Ради спасения-то руками-ногами подвигать я смогла, они ведь на мягкой кровати лежали. Что, в аду мягкие постели завелись? Нет, это точно какая-то ошибка. Я, закрыв глаза, перебралась через языки пламени и, повернув лицо в другую сторону, открыла глаза. Там-то был блеск огня, не сам огонь. Наверное, я не умерла. Сейчас у меня перед глазами замерцало какое-то лицо, Судхакар. Нет, я совершенно точно не умерла!

— Ну что, отлично огонь горит, а? — сказал он.

Так он знает. Ему огонь тоже виден. Мой взгляд снова заскользил вокруг. Все те же оранжевые, пунцовые, алые языки пламени. Так же потрескивающие дрова. Тот же ослепительный свет, тот же жар и... как раз над обжигающими всполохами огня на полке лежащие нарциссы. Пронзенные острыми ногтями красного пламени желтые, безжизненные цветы. Кончики их лепестков, обожженные, уже сворачивались, подобно страницам письма, которые уже предстало перед пламенем спичек.

Нарциссы горят — поднялся во мне крик — нарциссы горят! Но в комнате не раздалось ни звука, кроме потрескивания горевших дров.
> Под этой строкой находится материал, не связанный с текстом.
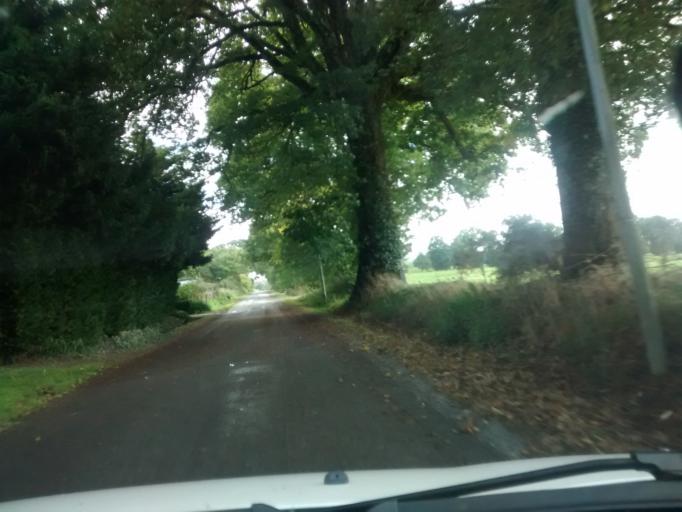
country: FR
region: Brittany
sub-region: Departement d'Ille-et-Vilaine
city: Chateaubourg
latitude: 48.1301
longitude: -1.4064
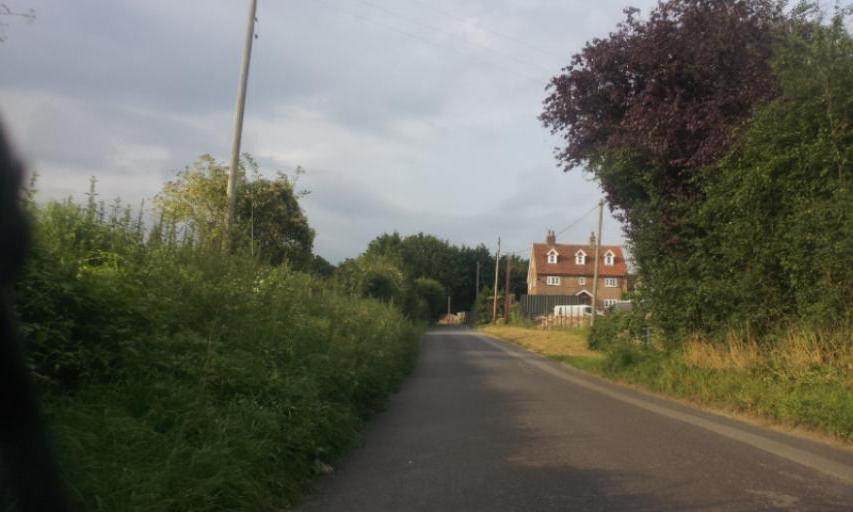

Я собрала все свои силы и дала воплю вырваться наружу: «Нарциссы горят».

Судхакар, вздрогнув, посмотрел на меня, спросил: «Что случилось?»

— Нарциссы! — прокричала я.

— Нарциссы? — повторил он. — Что с нарциссами?

— Нарциссы горят, — выкрикнула я, но, дойдя до последнего слова, мой голос, потерпев поражение, разбился. Слезы полились у меня из глаз, и, всхлипывая, я снова сказала: «Нарциссы...»

— Что случилось? — спросил Судхакар чрезвычайно озабоченным голосом. — Что, жар очень поднялся, да?

Я не смогла говорить, только плакала.

— Подожди, доктора позову, — с этими словами он выбежал из комнаты.

 

Из-за завесы слез я почувствовала желтый блеск.

— Что нужно? — склонившись к моему лицу, спросила она, и я увидела, что она сегодня в желтой одежде. Такой же желтой, как нарциссы. Я страшно заволновалась. Вцепилась, поймав ее руку. И тогда она сказала: «Ну, нарциссы горят!» Прижав лицо к моему, проговорила: «Так ты поэтому плачешь?»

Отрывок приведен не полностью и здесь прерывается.